On January 24th, Apple Computer will introduce Macintosh. And you will see why 1984 wont be like 1984



"El 24 de enero, Apple Computer lanzará el Macintosh. Y verás por qué 1984 no será como 1984". Así versaba el aviso de lanzamiento.

En 1994, escribí una editorial para RevistaMac, celebrando la fecha y diciendo palabras similares a las que estoy diciendo ahora. La revista la editábamos usando QuarkXpress en un Mac IIvx, y muchas de las noticias se escribían en un par de Classic II y un PowerBook, me parece que modelo 140, cuya gracia era tener pantalla con niveles de gris.

Los aparatitos basados en el Mac de 1984 me han acompañado toda la vida adulta:
  • Macintosh Plus, con disco duro externo de 20 MB, que traje de Canada en una mochila especial.

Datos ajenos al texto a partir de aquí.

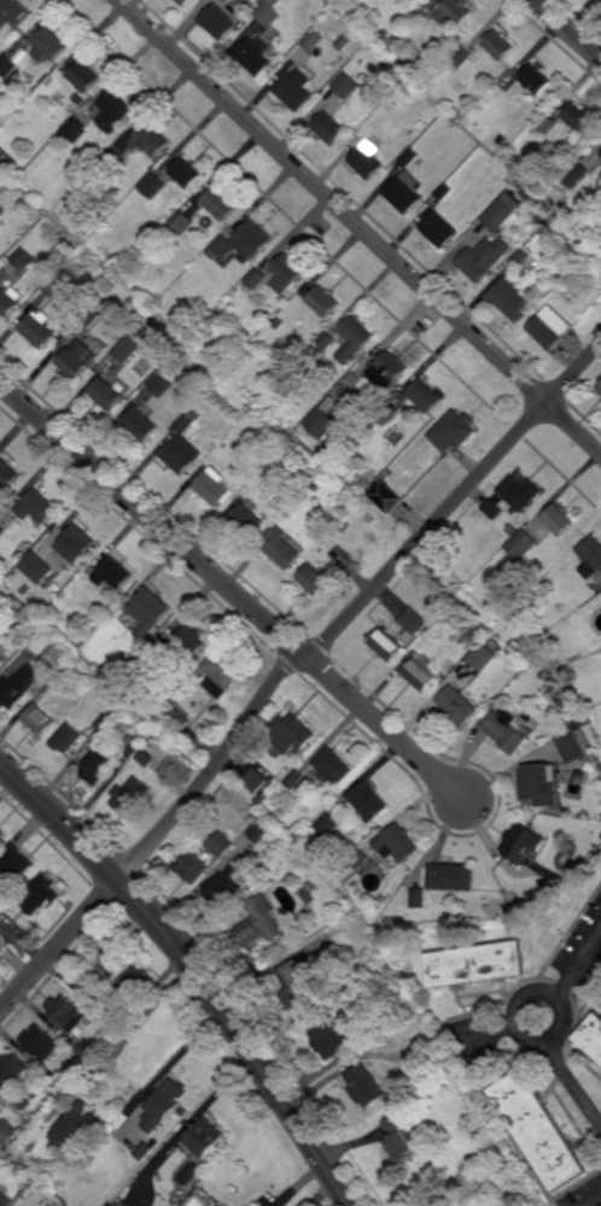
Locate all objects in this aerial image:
building: (227, 0)
building: (599, 0)
building: (184, 2)
building: (457, 11)
building: (13, 12)
building: (270, 12)
building: (218, 21)
road: (570, 28)
building: (383, 34)
building: (313, 40)
building: (342, 42)
building: (47, 43)
building: (500, 45)
building: (255, 55)
building: (462, 57)
building: (13, 58)
building: (84, 75)
building: (395, 76)
building: (537, 80)
building: (346, 85)
building: (295, 89)
building: (79, 98)
building: (537, 106)
building: (115, 110)
building: (579, 118)
building: (422, 125)
building: (545, 125)
building: (329, 127)
building: (74, 130)
building: (151, 139)
building: (409, 156)
building: (366, 160)
building: (113, 162)
building: (186, 172)
building: (575, 172)
building: (154, 185)
building: (445, 190)
building: (405, 191)
building: (220, 204)
building: (499, 214)
building: (539, 219)
building: (181, 223)
road: (360, 226)
building: (439, 228)
building: (45, 234)
building: (243, 243)
building: (521, 256)
building: (484, 257)
building: (24, 259)
building: (287, 273)
building: (253, 281)
building: (55, 287)
building: (509, 299)
building: (9, 300)
building: (324, 301)
building: (89, 318)
building: (278, 324)
building: (549, 326)
building: (38, 329)
building: (138, 331)
building: (354, 339)
building: (325, 342)
building: (128, 349)
building: (78, 360)
building: (383, 374)
building: (162, 384)
building: (599, 388)
building: (108, 395)
building: (425, 395)
building: (386, 413)
building: (322, 423)
building: (142, 424)
building: (454, 431)
building: (276, 443)
building: (289, 444)
building: (185, 445)
building: (333, 447)
building: (8, 474)
building: (214, 487)
building: (316, 487)
building: (385, 496)
building: (512, 496)
road: (455, 502)
building: (38, 507)
road: (147, 514)
building: (558, 520)
building: (249, 521)
building: (345, 526)
building: (513, 528)
building: (2, 532)
building: (522, 544)
building: (77, 545)
building: (283, 548)
building: (566, 559)
building: (590, 560)
building: (39, 570)
building: (115, 575)
building: (316, 581)
building: (525, 583)
building: (27, 590)
building: (596, 591)
building: (151, 614)
building: (51, 615)
building: (413, 621)
building: (2, 623)
building: (193, 642)
building: (386, 644)
building: (159, 651)
building: (483, 657)
building: (1, 663)
building: (114, 668)
building: (222, 673)
building: (59, 675)
building: (420, 676)
building: (19, 685)
building: (112, 694)
building: (458, 707)
building: (563, 712)
building: (40, 718)
building: (173, 718)
building: (105, 721)
building: (589, 722)
road: (380, 723)
building: (506, 731)
building: (287, 735)
building: (67, 737)
building: (572, 745)
building: (149, 755)
building: (109, 757)
building: (594, 759)
building: (333, 765)
building: (256, 780)
building: (298, 781)
building: (541, 785)
building: (129, 795)
building: (367, 802)
building: (327, 823)
building: (260, 830)
building: (1, 834)
road: (157, 837)
building: (221, 844)
building: (398, 844)
building: (526, 845)
building: (359, 858)
building: (16, 861)
building: (191, 867)
building: (452, 878)
building: (226, 887)
building: (310, 887)
building: (42, 894)
building: (306, 897)
building: (384, 898)
building: (418, 899)
building: (442, 904)
building: (450, 917)
building: (461, 917)
building: (258, 922)
building: (112, 959)
building: (476, 963)
road: (194, 969)
road: (571, 971)
building: (134, 985)
building: (296, 988)
building: (89, 997)
building: (67, 1012)
building: (118, 1020)
building: (592, 1033)
building: (104, 1038)
building: (327, 1040)
building: (42, 1043)
building: (427, 1044)
building: (88, 1050)
road: (179, 1056)
building: (13, 1069)
road: (565, 1071)
building: (364, 1087)
building: (3, 1104)
building: (32, 1109)
building: (162, 1110)
building: (186, 1111)
building: (119, 1124)
building: (482, 1127)
building: (80, 1129)
building: (539, 1129)
building: (8, 1133)
building: (206, 1137)
building: (399, 1139)
building: (145, 1151)
building: (127, 1194)
building: (6, 1200)
road: (595, 1202)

  • Macintosh SE, con disco duro interno de 40 MB, donde corrí mi primera versión de MOTU Performer, un software para producción musical.

  • PowerBook 100, no servía más que para escribir cartas pero era bonito.

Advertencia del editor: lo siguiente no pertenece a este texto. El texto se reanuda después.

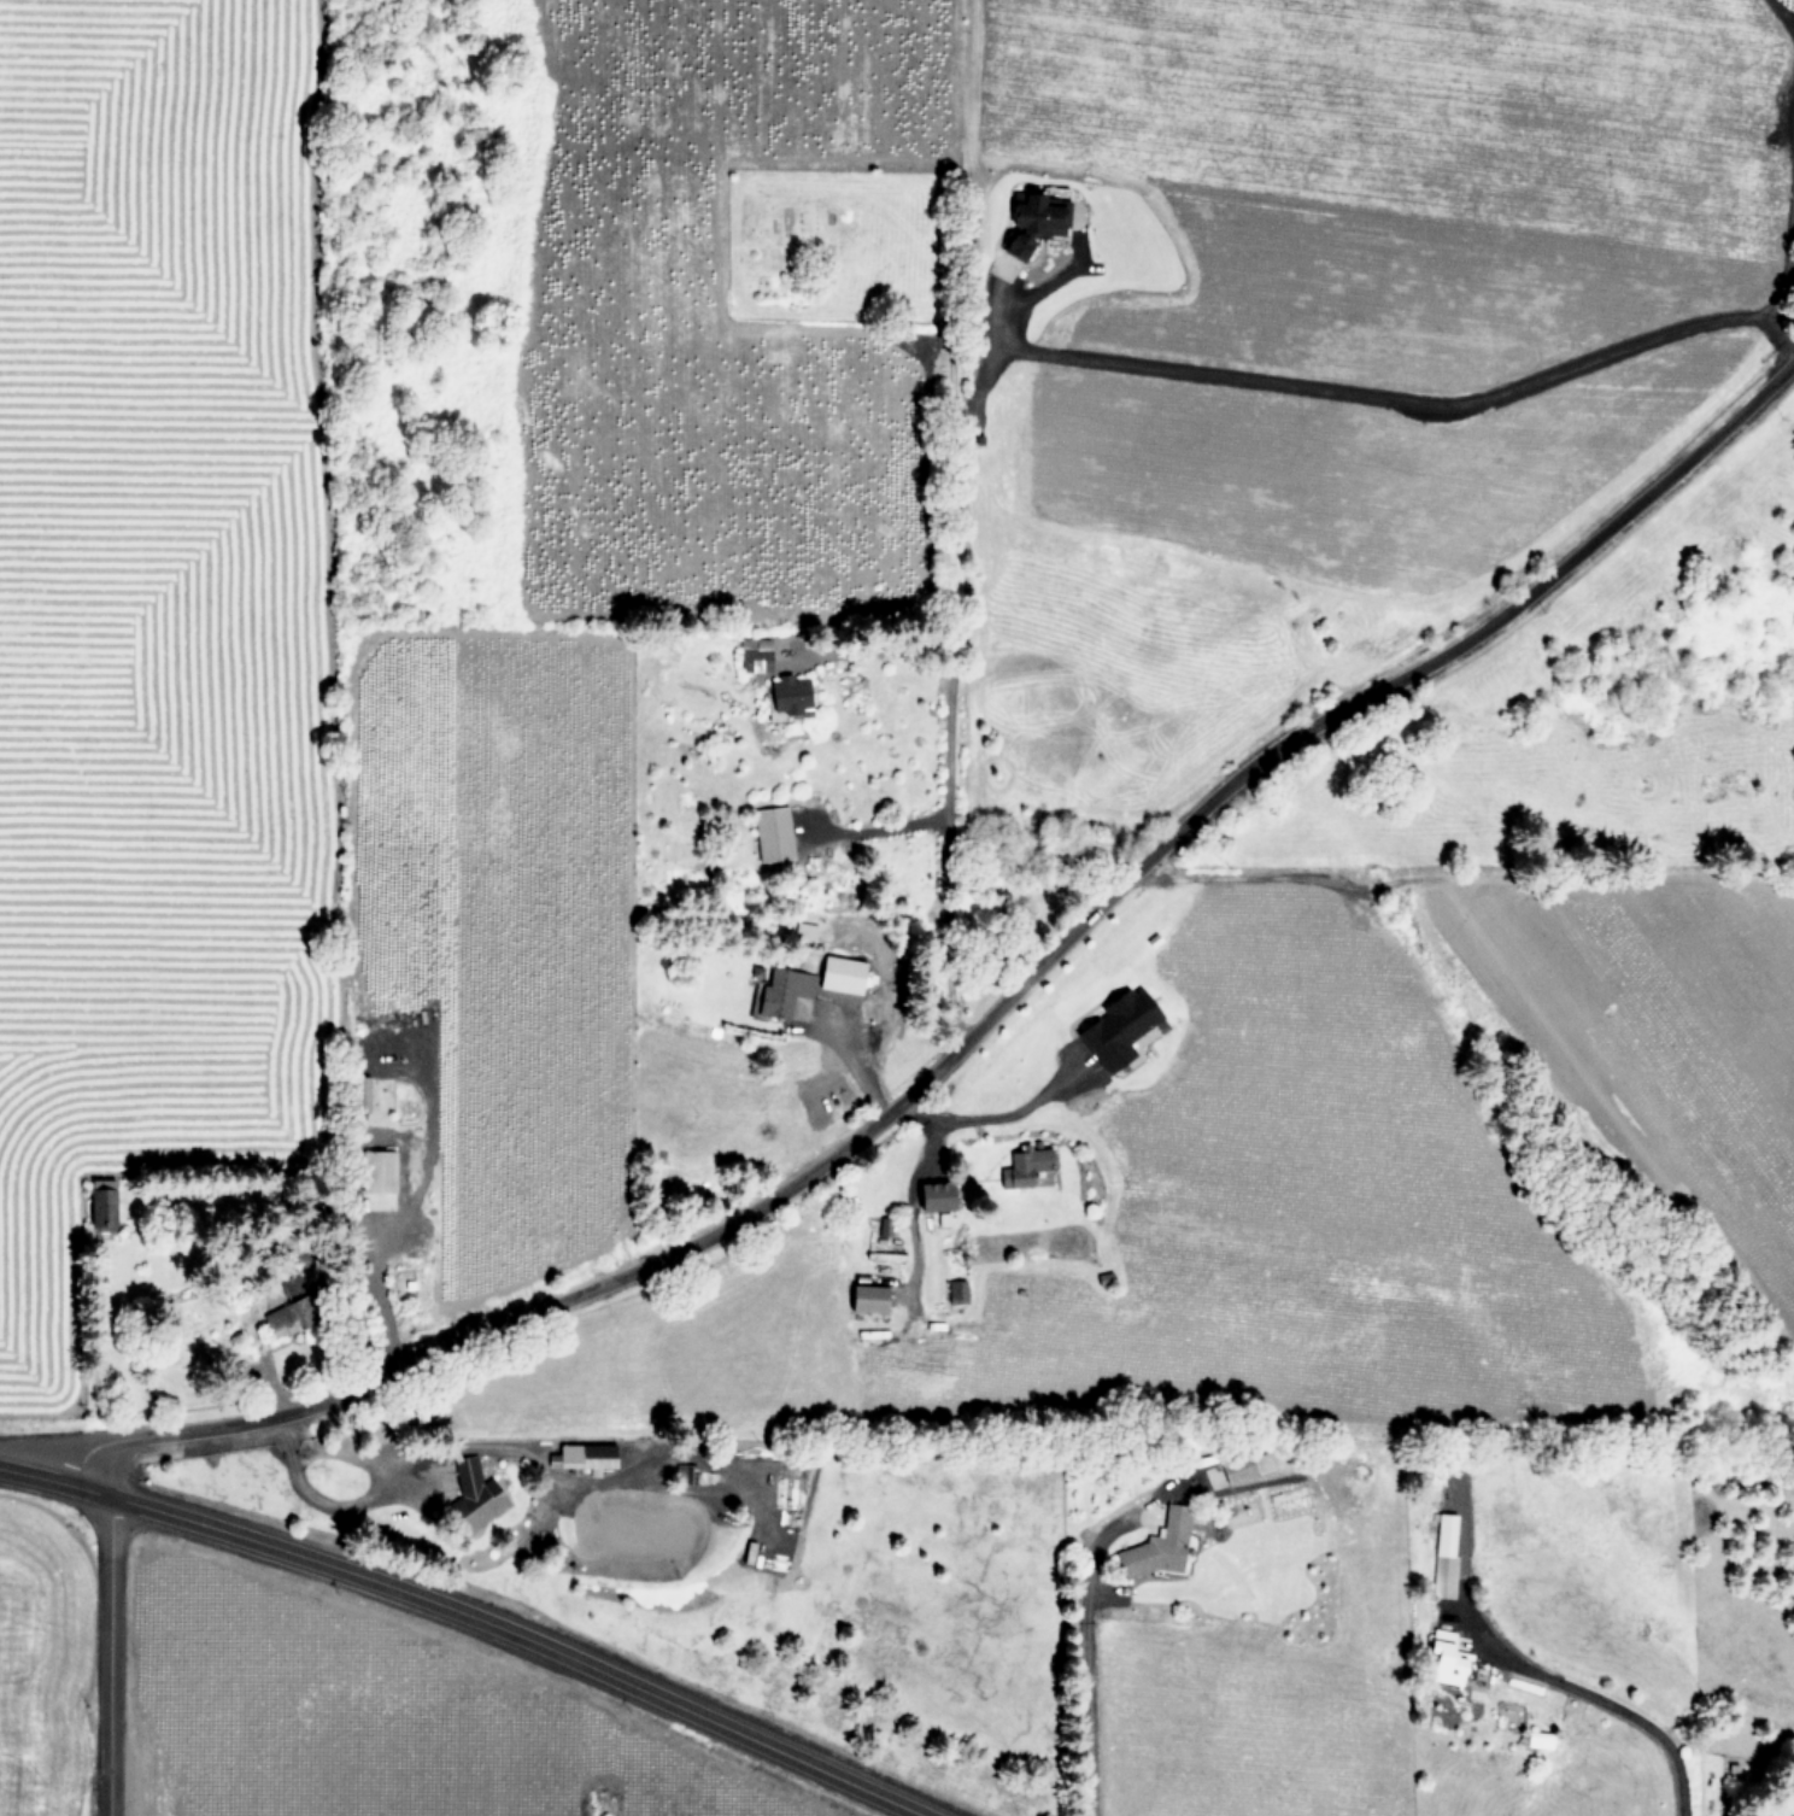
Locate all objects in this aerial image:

  • Power Macintosh 6100, donde pude usar MOTU Digital Performer para grabar y editar audio multipista.

  • PowerBook G3, al cual le conecté una tarjeta PC-Card con Firewire lo cual me permitía usar imágenes con Adobe Premiere.

  • PowerBook G4 de titanio, donde hice de todo lo anterior hasta que su circuito de video hizo kaput.

  • iBook, que usé en la producción de varios álbumes, inclyendo uno que ganó el premio Altazor.

  • PowerBook G4 de aluminio, desde el cual escribo este post, aún sobrevive a pesar de mis reiterados intentos por destruirlo.

El aviso de 1984 caracterizaba al producto como una contracultura que lo cambiaría todo. Quizás no solucionó grandes problemas de la humanidad, pero el aparato y su sistema operativo revolucionaron la industria gráfica y audiovisual, además de imponer un nuevo estándar en usabilidad lo cual afectó toda la informática, de manera similar a como el iPhone está cambiando todo hoy.

Aclaración: aunque he sido beta tester de productos Apple, no trabajo para dicha compañía ni me están pagando por escribir esta nota.